An attorney and friend once told me that the world is divided into two groups, givers and takers. I would add a third: receivers, givers and takers. In the matter of life we are all receivers. Were it not true, it would be inconceivable that God our Father would choose to share his creative power with us, giving us the power to pay forward the gift of life we have received without charge--depending on us to continue human life, ultimately to people heaven with us. In the world of heaven contraception and abortion would be unthinkable, yet in this world the United Nations and our country promote the culture of death mandating abortion and contracepton as a condition of foreign aid to other countries. That mandate now obliges us to pay for contraception, abortion and sterilization in our nation in our health insurance policies and dismissing whatever moral objections we may have.
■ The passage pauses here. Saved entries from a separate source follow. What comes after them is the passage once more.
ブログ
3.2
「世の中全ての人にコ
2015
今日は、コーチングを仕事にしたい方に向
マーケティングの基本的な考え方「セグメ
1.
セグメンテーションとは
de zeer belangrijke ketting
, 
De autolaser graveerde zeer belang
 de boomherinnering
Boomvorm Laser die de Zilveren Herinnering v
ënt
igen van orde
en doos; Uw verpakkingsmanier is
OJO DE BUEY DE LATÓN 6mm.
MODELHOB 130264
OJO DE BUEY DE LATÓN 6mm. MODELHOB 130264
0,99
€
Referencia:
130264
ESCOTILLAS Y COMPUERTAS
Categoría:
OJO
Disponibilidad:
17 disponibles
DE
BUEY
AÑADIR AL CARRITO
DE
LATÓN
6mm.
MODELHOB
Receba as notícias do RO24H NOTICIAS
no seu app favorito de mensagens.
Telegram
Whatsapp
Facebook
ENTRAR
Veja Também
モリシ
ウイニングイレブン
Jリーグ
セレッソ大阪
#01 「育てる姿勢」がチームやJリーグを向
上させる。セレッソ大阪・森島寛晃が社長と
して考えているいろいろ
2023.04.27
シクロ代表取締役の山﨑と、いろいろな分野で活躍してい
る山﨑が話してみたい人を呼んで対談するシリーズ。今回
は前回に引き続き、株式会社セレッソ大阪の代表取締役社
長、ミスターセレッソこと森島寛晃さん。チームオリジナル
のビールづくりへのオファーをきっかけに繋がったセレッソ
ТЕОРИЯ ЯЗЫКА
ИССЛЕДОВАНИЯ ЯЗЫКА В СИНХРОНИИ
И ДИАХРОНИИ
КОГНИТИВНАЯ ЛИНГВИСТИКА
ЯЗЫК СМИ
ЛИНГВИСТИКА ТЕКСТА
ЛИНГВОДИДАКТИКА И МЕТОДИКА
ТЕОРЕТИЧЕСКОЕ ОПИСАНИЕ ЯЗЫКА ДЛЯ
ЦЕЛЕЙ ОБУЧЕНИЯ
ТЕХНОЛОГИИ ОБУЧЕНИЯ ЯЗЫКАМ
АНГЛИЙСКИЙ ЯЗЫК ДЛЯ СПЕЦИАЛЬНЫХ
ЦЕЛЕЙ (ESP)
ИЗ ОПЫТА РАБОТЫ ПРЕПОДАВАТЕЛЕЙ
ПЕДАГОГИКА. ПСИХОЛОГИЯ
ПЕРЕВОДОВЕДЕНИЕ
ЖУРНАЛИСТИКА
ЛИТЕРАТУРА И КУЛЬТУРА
We live in this "vale of tears", however, in hope of a new world to come, that Jesus among us and in us can show us "the way, the truth and the life", the reason why we gather here today, looking to Him, our lives bound together in faith, hope and love.

We need to start and carry forward a new "conversation" of life where so many have been mislead by the culture of death which sacrifices life for pleasure and life alone and which, we all know, is so fleeting--while a child lives forever as does his father and mother. How deceived and short-sighted we can be worrying about the burden or expense of having children although it did not prevent our parents from bearing us. The association of adults and children in life can reveal so much about ourselves, often opportunities to revisit our own childhood mysteries and improving our own lives.

Why adopted children seek out their birth parents. Why we subscribe to or question aunts and uncles about our grandparents' lives. How children, for instance, live lives in wonder and discovery, things we often take for granted and need to revive and relive daily in our own lives as adults. This is the gift of life children give their parents and all of us. Isn't that the appeal in the movie we watch on Christmas Eve, It's a Wonderful Life or the appeal in the movie Life is Beautiful despite the cruelty depicted in the movie? Through our children we come to understand how and why we are the way we are. Ultimately, our wonder should focus on the life-to-come, that sense of "timelessness" implanted by God our Father in each of us and drawing us to Him. Do not be overwhelmed by the culture of death in the world. Embrace your lives and pass on the gift of life we all share and have received. It should be celebrated not feared. We have Jesus Christ here with us in our Nazareth where he says

The spirit of the Lord has been given to me,
for he has anointed me.
He has sent me to bring the good news to the poor,
to proclaim liberty to captives
and to the blind new sight,
to set the downtrodden free,
to proclaim the Lord's year of favor.